Willem Witsen groeide op aan de Prinsengracht en het Westeinde in Amsterdam. Van 1876 tot 1884 nam hij in die stad tekenlessen aan de Rijksakademie van Beeldende Kunsten. Daar raakte hij bevriend met schilders als Willem Tholen, Jacobus van Looy, Jan Veth, Eduard Karsen en Jan Toorop, en wat later ook met George Breitner en Isaac Israels. Na een verblijf in Londen van 1888-1891, waar hij kennis maakte met het werk van Whistler, begon Witsen met het schilderen van dromerige, verstilde stadsgezichten in een donker coloriet. Deze stadsgezichten, die de stemming en van de tijdloze schoonheid van de stad weergeven, vormen het hoogtepunt uit zijn werk. In tegenstelling tot de drukke stadsimpressies van Breitner en Israels zag Witsen Amsterdam als monument van tijdloze schoonheid. Net als Breitner was Witsen fotograaf, wat zijn speciale manier van kijken verklaart. Na 1910 schilderde hij veel van zijn Amsterdamse stadsgezichten vanaf het water. Hij had bij de Montelbaanstoren een schuit met directiekeet liggen die dienst deed als drijvend atelier. Vanaf 1911 verruilde hij die voor een dekschuit met een keet die hij liet verplaatsen naar plekken waar hij wilde werken.

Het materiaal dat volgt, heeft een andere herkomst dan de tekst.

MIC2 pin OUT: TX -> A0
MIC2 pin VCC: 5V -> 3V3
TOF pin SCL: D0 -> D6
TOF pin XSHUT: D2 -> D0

Witsen werkte tot 1884 vaak op Ewijckshoeve, het familiehuis van de familie bij Lage Vuursche. Daar waren zijn Amsterdamse vrienden, jonge, ambitieuze kunstenaars die zich beschouwden als grote vernieuwers in kunst en literatuur, altijd welkom. Maar het was ook een plek waar Witsen zich kon onttrekken aan de dynamiek van de grote stad en zich ongestoord op de natuur kon richten.
Vanaf april 1887 keerde hij terug naar Amsterdam en gebruikte enkele maanden het atelier van zijn vriend George Breitner aan de Oude Schans 5 te Amsterdam, met uitzicht op de Montelbaanstoren.

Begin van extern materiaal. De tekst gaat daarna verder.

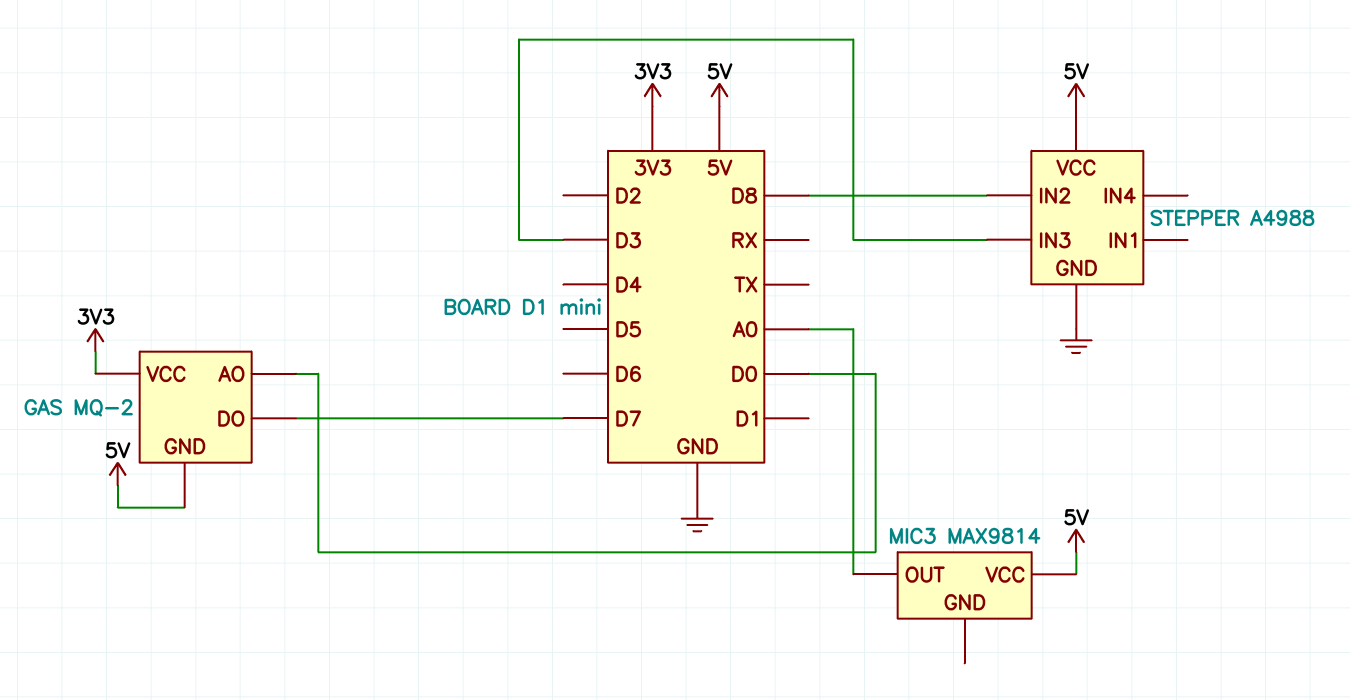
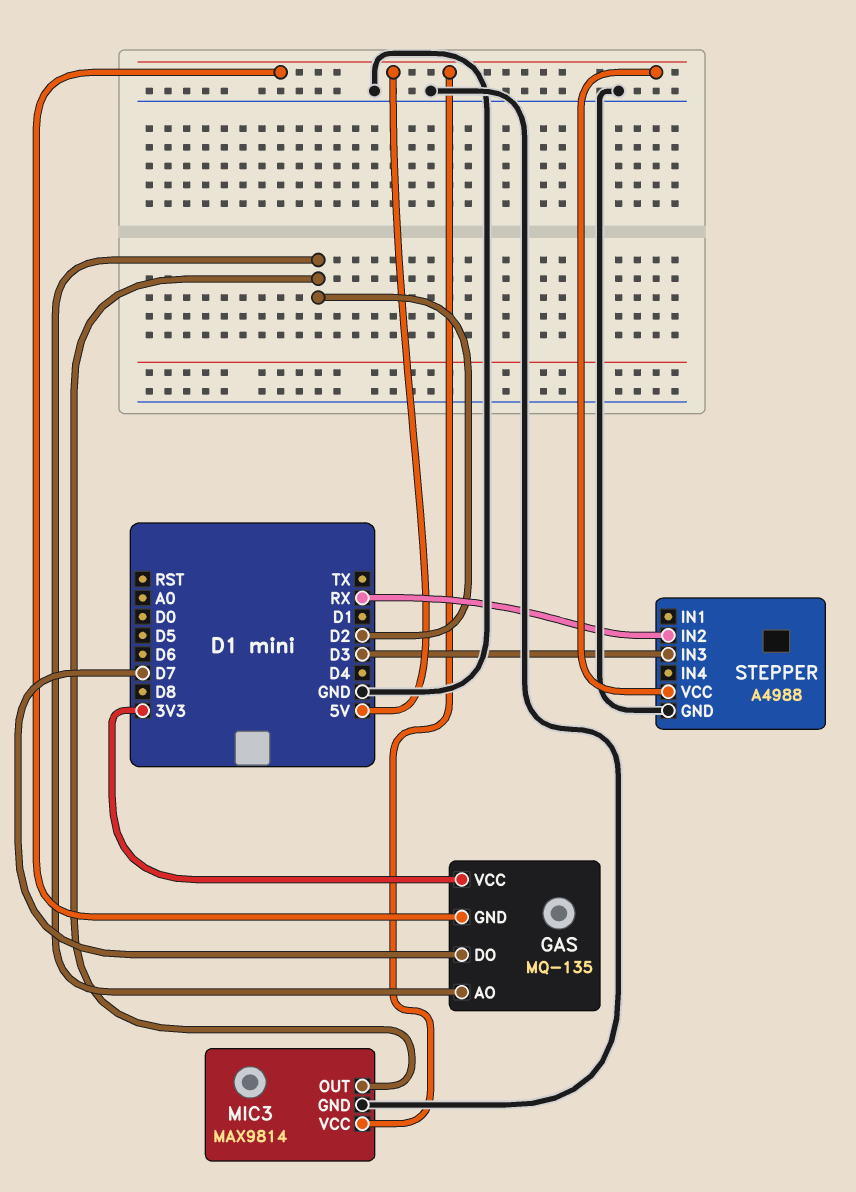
GAS: MQ-2 -> MQ-135
GAS pin AO: D0 -> D2
MIC3 pin GND: none -> GND
MIC3 pin OUT: A0 -> D2
STEPPER pin IN2: D8 -> RX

In 1893 trouwde Witsen met de dichter en schrijver Betsy van Vloten, die hij had leren kennen bij haar zwager Frederik van Eeden. Ze verhuisden naar Ede, waar ze drie zoons kregen. Het huwelijk werd echter in 1902 ontbonden en vijf jaar later trouwde Witsen met Marie Schorr. Met haar vestigde hij zich weer in Amsterdam aan het Oosterpark 82, het huis waar hij vroeger met Breitner en Isaac Israels een atelier had, maar dat het echtpaar vanaf 1906 in zijn geheel zou bewonen en als het Witsenhuis bekend zou worden. Witsen werd een veelgevraagd portretschilder en begon ook met het schilderen van stillevens. Met zijn vrouw ondernam hij talloze reizen, niet alleen binnen Europa, maar ook overzee, naar San Francisco en Canada en in 1921/1922 Nederlands-Indië. Kort daarna, in 1923 overleed Witsen als gevolg van een luchtweginfectie in het OLVG in Amsterdam.

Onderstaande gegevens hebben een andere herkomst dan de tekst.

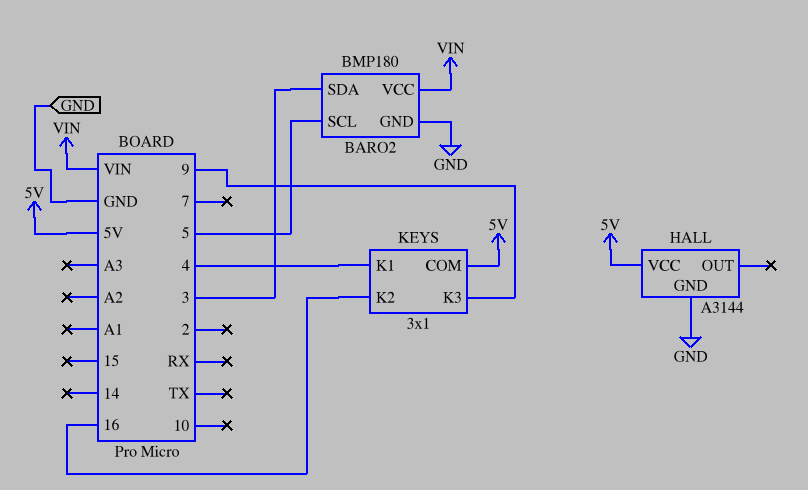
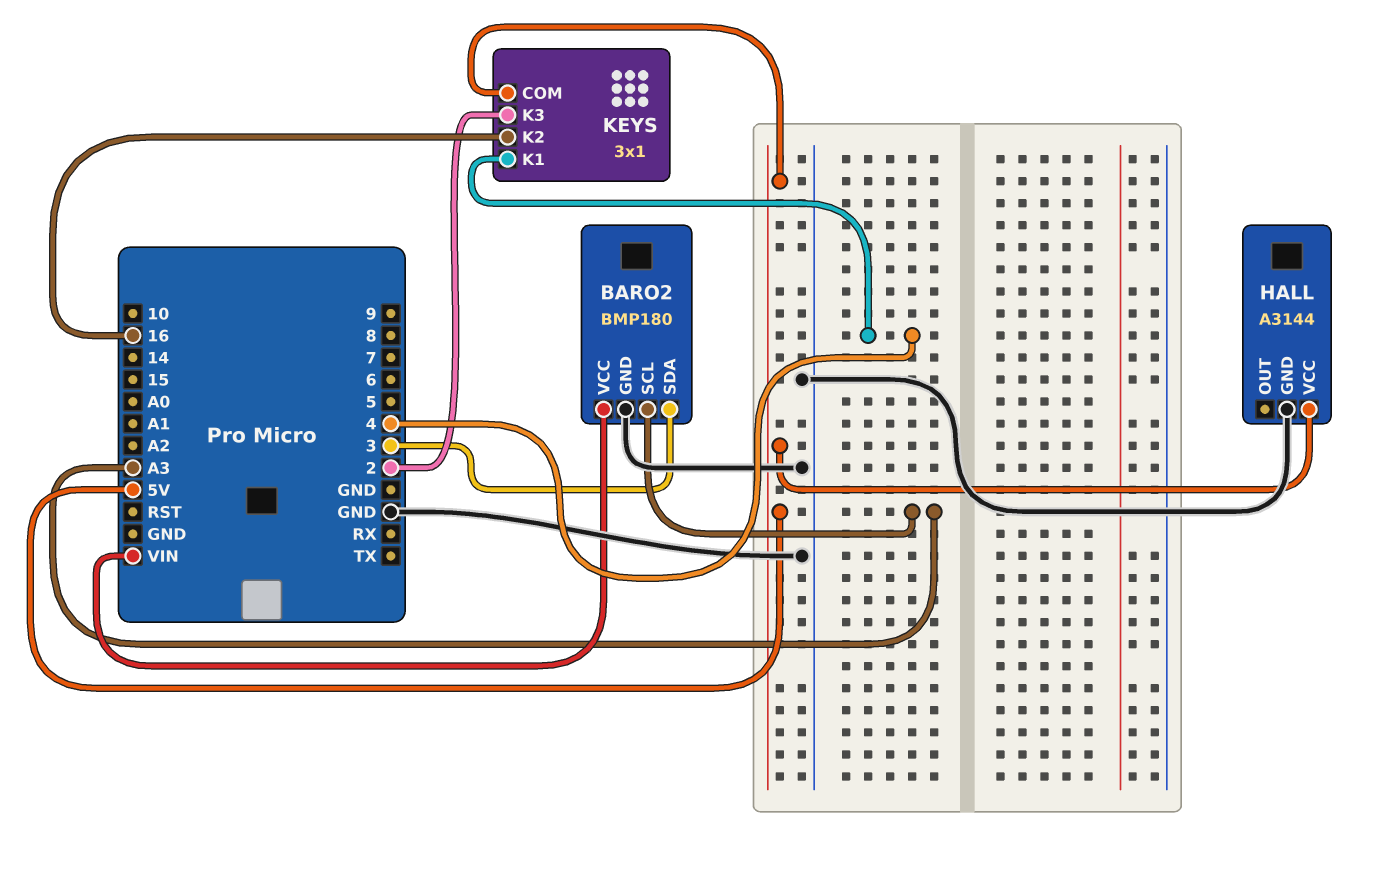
BARO2 pin SCL: 5 -> A3
KEYS pin K3: 9 -> 2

Witsen was niet alleen schilder en etser, in 1885 richtte hij samen met twee kunstliefhebbers de Nederlandse Etsclub op, maar ook fotograaf. Die interesse was ontstaan tijdens zijn verblijf in Londen vanaf eind 1888. De foto’s die hij maakte gebruikte hij soms ook voor het maken van schilderijen in zijn atelier, wat het lage gezichtspunt en de afgesneden gebouwen verklaart in zijn werk. Ook fotografeerde Witsen vaak zijn kunstenaarsvrienden en familie in allerlei gemoedstoestanden. Op zijn reizen door Europa ging de camera altijd mee en hoewel hij niet geschoold was als fotograaf had hij een heel eigen benadering waarbij sterke licht-donker contrasten voor hem belangrijk waren.